Still Fighting Strong

The U.S. Air Force, Navy and Army have used the M9 since it was adopted in 1985 as a replacement sidearm for the aging M1911A1, which was at the end of its life cycle. Since 1987, the M9 has been manufactured at Beretta USA’s production facility in Accokeek, Maryland. Recently, Beretta USA announced that both manufacturing and research and development will move to Tennessee next year, while Beretta USA’s headquarters will remain in Maryland.

“The average M9 … runs for about 17,500 rounds without a stoppage.”

The M9—a military version of the Beretta 92FS—was a major departure from the M1911, the traditional U.S. military sidearm since 1911. The M1911 pistol has a single-stack magazine with a capacity of 7+1 rounds, employs a single-action trigger and is chambered in .45 ACP. The M9 is chambered in 9mm and has a 15+1 capacity with a double-stack magazine. The trigger system also operates in double-action and single-action modes. The M9A1 variant, which is an enhanced M9, has been used by the U.S. Marine Corps since 2006. The M9A1 variant differs mainly from the standard M9 in that the frame features an integrated Picatinny rail for attaching a tactical light or other accessories. It also uses magazines with a PVD coating that reduces friction, and the magazine body is designed to be sand and grit resistant.

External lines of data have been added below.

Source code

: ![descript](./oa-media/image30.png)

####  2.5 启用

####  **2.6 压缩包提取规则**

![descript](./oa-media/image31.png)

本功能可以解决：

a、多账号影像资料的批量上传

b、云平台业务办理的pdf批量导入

“In 1985 when the contract was awarded, Beretta sold the M9 design to the U.S. Army, and the Army now manages the pistol’s Technical Data Package (TDP),” says de Plano. One of the recent modifications to the M9, according to de Plano, is a change to the surface finish to a dry film lubricant, or DFL. Beretta still owns and controls the design of the 9mm Beretta 92 pistol.

The M9 has been thoroughly torture tested prior to adoption, surviving temperatures from −40 to 140 degrees Fahrenheit, saltwater, drops on concrete and being buried in sand, mud and snow. The average M9, as tested at Beretta USA, runs for about 17,500 rounds without a stoppage. During Beretta’s testing, some sample pistols fired 168,000 rounds without a malfunction.

 

Next Generation

The order for more M9s comes at a time when the Army is beginning to look for a next-generation sidearm. The Modular Handgun System (MHS) program conducted by the Army is a search for a replacement sidearm for the M9 and M11 pistols. Beretta believes it can improve even further upon the M9A1, said de Plano. “Internally at Beretta we call it the M9A2 concept, which is a further-enhanced M9A1 with an accessory rail, a sand-resistant 17-round magazine, a removable front sight [to allow for night sights or tall suppressor sights] and a threaded barrel. The concept pistol would also have a third-generation barrel and locking block and an internal recoil buffer like that used in the .40 S&W-chambered Beretta 96A1, as well as changes to the internal geometry of components and the components’ materials.”

The Army is currently responding to gun industry questions, and the draft request for proposal (RFP) is scheduled for release in early fall of 2014, and the final RFP should be issued in December 2014. The RFP will define the Army’s specifications for a new pistol. Surprisingly, the initial MHS specs will allow for a pistol heavier than the M9. No caliber is specified, but the Army wants enhanced terminal ballistics. Firearm industry submissions are set for 2015, though dates are subject to change by the Army.

As the official sidearm of the Army, Navy and Air Force, the M9 is a battle-proven weapon, and with Beretta’s research and development responding to the military’s feedback, it is poised to continue supplying sidearms to the U.S. military well into the 21st century.